What the task asks: Your reply must contain the full listing below, reproduced exactly, but no pictures.

------------------------------------------------------------------------

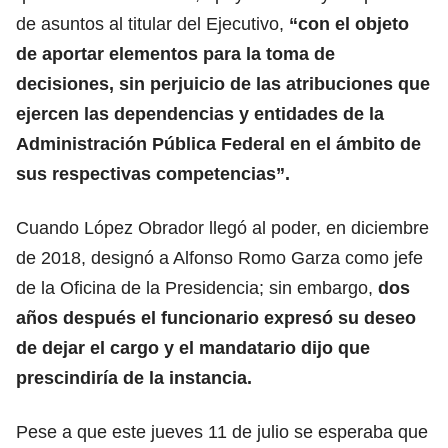
de asuntos al titular del Ejecutivo,
“con el objeto
de aportar elementos para la toma de
decisiones, sin perjuicio de las atribuciones que
ejercen las dependencias y entidades de la
Administración Pública Federal en el ámbito de
sus respectivas competencias”.
Cuando López Obrador llegó al poder, en diciembre
de 2018, designó a Alfonso Romo Garza como jefe
de la Oficina de la Presidencia; sin embargo,
dos
años después el funcionario expresó su deseo
de dejar el cargo y el mandatario dijo que
prescindiría de la instancia.
Pese a que este jueves 11 de julio se esperaba que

------------------------------------------------------------------------

Exercise solution:
de asuntos al titular del Ejecutivo,
“con el objeto
de aportar elementos para la toma de
decisiones, sin perjuicio de las atribuciones que
ejercen las dependencias y entidades de la
Administración Pública Federal en el ámbito de
sus respectivas competencias”.
Cuando López Obrador llegó al poder, en diciembre
de 2018, designó a Alfonso Romo Garza como jefe
de la Oficina de la Presidencia; sin embargo,
dos
años después el funcionario expresó su deseo
de dejar el cargo y el mandatario dijo que
prescindiría de la instancia.
Pese a que este jueves 11 de julio se esperaba que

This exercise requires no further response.